One possible approach is to increase the timer linearly with the load on the signalling server, after a signalling load threshold value \(\theta \) is reached:

$$ t_0(\lambda _s) = {\left\{ \begin{array}{ll} t_0^{min} \quad \lambda _s \le \theta ,\\ \frac{(t_0^{max}-t_0^{min})}{\lambda _s^{max}-\theta }\cdot (\lambda _s-\theta ) + t_0^{min} \quad \lambda _s > \theta , \end{array}\right. } $$

where \(\lambda _s^{max}\) is the maximum allowed load on the signalling server, \(\theta \) is a load threshold and \(t_0^{min}\) and \(t_0^{max}\) are the minimum and maximum values that the timer can take. In real operating network, these parameters need to be estimated from statistical observations.

Results. Using the model in Sect. 2 we select a data plane model with \(m=20\) non-sharing data channels, such as in 3G UMTS Rel. 99, modelled as M/M/m/m Markov chain [35]. The rest of the parameters are selected as follows: \(\lambda _0^n=1, p_0^n=0.9, p_0^a=0.1, p_{b0}^n=0.9, p_{b0}^a=0.3\), \(\lambda _e=0.05, t_0=2\,\text {s}\) (static), \(t_0^{max}=60\,\text {s}, t_0^{min}=2\,\text {s}, \lambda _s^{max}=5\,\text {calls/s} \theta =3\,\text {calls/s}\).

Fig. 5.
figure 5

Signalling server load for static and dynamic inactivity timer.

Figure 5 shows the comparison of a static and dynamic inactivity timer for varying network load. The dynamic timer activates when the threshold load \(\theta \) is reached and manages to lower the resulting network load, compared to the static approach.
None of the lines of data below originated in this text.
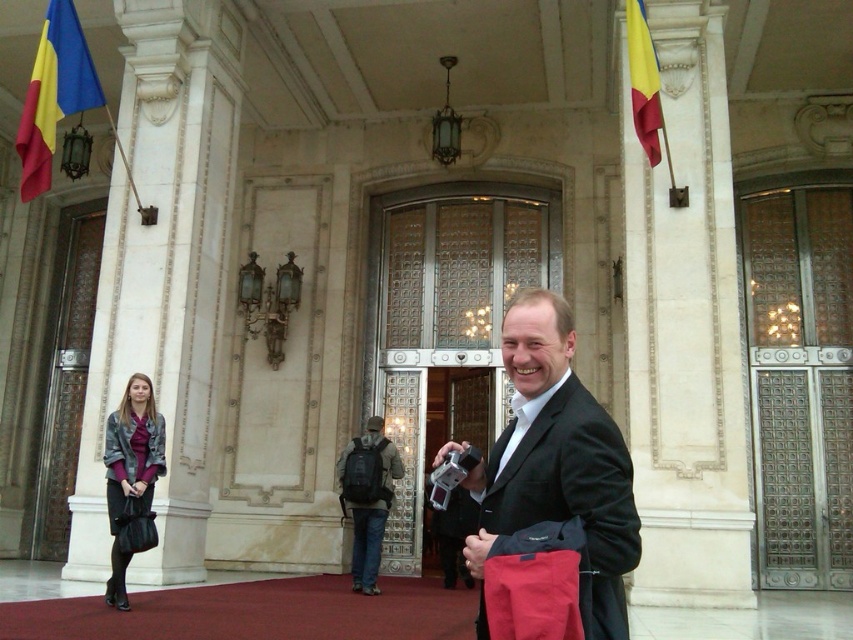
Between point (30, 168) and point (648, 88), which one is positioned behind?

Positioned behind is point (30, 168).

Which is behind, point (39, 160) or point (641, 77)?

The point (39, 160) is more distant.

Image resolution: width=853 pixels, height=640 pixels. Identify the location of blue fabric flag at upper left. (53, 93).

Is polyester flag at upper right to the right of matte black backpack at center from the viewer's perspective?

Correct, you'll find polyester flag at upper right to the right of matte black backpack at center.

Is polyester flag at upper right to the left of matte black backpack at center from the viewer's perspective?

No, polyester flag at upper right is not to the left of matte black backpack at center.

Identify the location of polyester flag at upper right. (643, 81).

The width and height of the screenshot is (853, 640). Find the location of `polyester flag at upper right`. polyester flag at upper right is located at coordinates (643, 81).

Is black matte suit at center bigger than blue fabric flag at upper left?

Actually, black matte suit at center might be smaller than blue fabric flag at upper left.

Can you confirm if black matte suit at center is taller than blue fabric flag at upper left?

No.

I want to click on black matte suit at center, so click(556, 460).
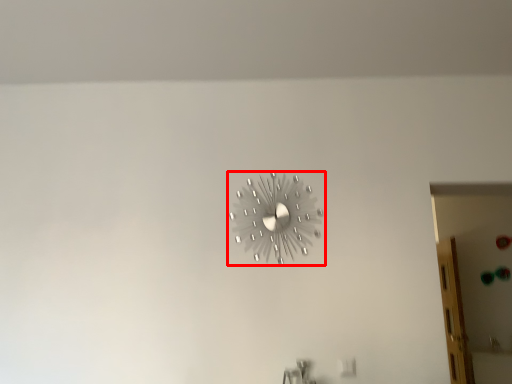
Question: From the image's perspective, what is the correct spatial positioning of wall clock (annotated by the red box) in reference to glass door?

Choices:
 (A) above
 (B) below

Answer: (A)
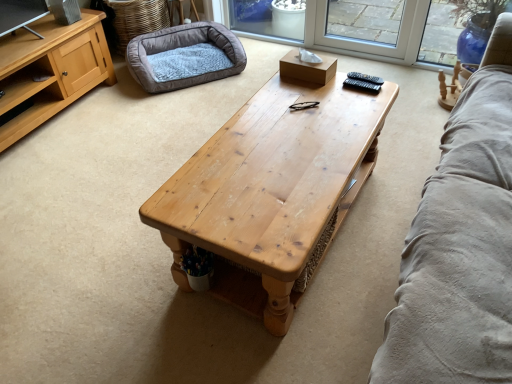
Question: Does wooden coffee table at center appear on the right side of soft gray plush dog bed at upper left?

Choices:
 (A) yes
 (B) no

Answer: (A)

Question: Does wooden coffee table at center come behind soft gray plush dog bed at upper left?

Choices:
 (A) yes
 (B) no

Answer: (B)

Question: From a real-world perspective, is wooden coffee table at center beneath soft gray plush dog bed at upper left?

Choices:
 (A) yes
 (B) no

Answer: (B)

Question: Considering the relative sizes of wooden coffee table at center and soft gray plush dog bed at upper left in the image provided, is wooden coffee table at center wider than soft gray plush dog bed at upper left?

Choices:
 (A) yes
 (B) no

Answer: (A)

Question: Is wooden coffee table at center completely or partially outside of soft gray plush dog bed at upper left?

Choices:
 (A) no
 (B) yes

Answer: (B)

Question: From a real-world perspective, is wooden coffee table at center over soft gray plush dog bed at upper left?

Choices:
 (A) no
 (B) yes

Answer: (B)

Question: From a real-world perspective, does soft gray plush dog bed at upper left sit lower than wooden coffee table at center?

Choices:
 (A) yes
 (B) no

Answer: (A)

Question: Is soft gray plush dog bed at upper left aimed at wooden coffee table at center?

Choices:
 (A) no
 (B) yes

Answer: (B)

Question: Is soft gray plush dog bed at upper left oriented away from wooden coffee table at center?

Choices:
 (A) no
 (B) yes

Answer: (A)

Question: Does soft gray plush dog bed at upper left appear on the left side of wooden coffee table at center?

Choices:
 (A) yes
 (B) no

Answer: (A)

Question: Considering the relative positions of soft gray plush dog bed at upper left and wooden coffee table at center in the image provided, is soft gray plush dog bed at upper left to the right of wooden coffee table at center from the viewer's perspective?

Choices:
 (A) yes
 (B) no

Answer: (B)

Question: Is soft gray plush dog bed at upper left positioned beyond the bounds of wooden coffee table at center?

Choices:
 (A) yes
 (B) no

Answer: (A)

Question: Considering the positions of soft gray plush dog bed at upper left and wooden coffee table at center in the image, is soft gray plush dog bed at upper left wider or thinner than wooden coffee table at center?

Choices:
 (A) thin
 (B) wide

Answer: (A)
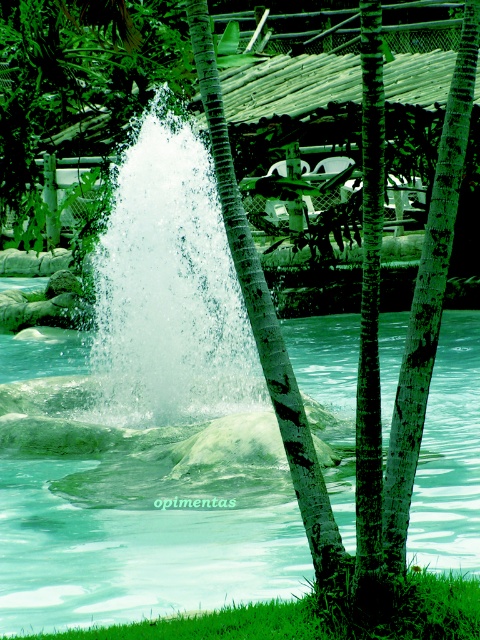
Question: Which point appears closest to the camera in this image?

Choices:
 (A) (230, 264)
 (B) (278, 557)

Answer: (B)

Question: Which of the following is the farthest from the observer?

Choices:
 (A) (37, 592)
 (B) (157, 356)

Answer: (B)

Question: Is clear water pool at center above white frothy water at center?

Choices:
 (A) yes
 (B) no

Answer: (B)

Question: Is clear water pool at center wider than white frothy water at center?

Choices:
 (A) no
 (B) yes

Answer: (B)

Question: Which point is closer to the camera?

Choices:
 (A) (243, 536)
 (B) (124, 330)

Answer: (A)

Question: Is clear water pool at center above white frothy water at center?

Choices:
 (A) yes
 (B) no

Answer: (B)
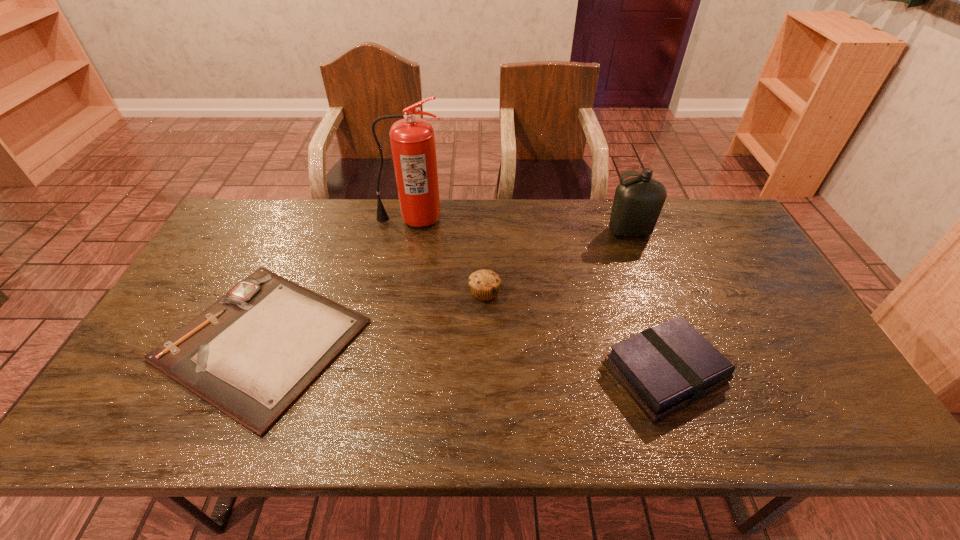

Although the timer can play a control role, it cannot completely mitigate a signalling storm. One downside of using this approach is increasing the portion of normal calls that don’t get a service. Therefore, the timer controls the trade-off between the signalling load in the network and the number of unserviced normal calls.

4 Conclusions

This paper has briefly explained the ongoing research in the field of mobile networks security, looking at in particular, signalling related attacks. It introduced a generic mathematical model of the radio access part of a network, which can be used to model different mobile technologies, and different user patterns. The model was afterwards used to examine an attack mitigation technique using a modified inactivity timer. The two proposed attack detection mechanisms were implemented in a simulation environment and their evaluation showed satisfactory results of 95% true positive and 0.04% false positive detection. Recent work has used the Random Neural Network [13] for attack detection [2] and we expect that further results will become available with similar machine learning techniques.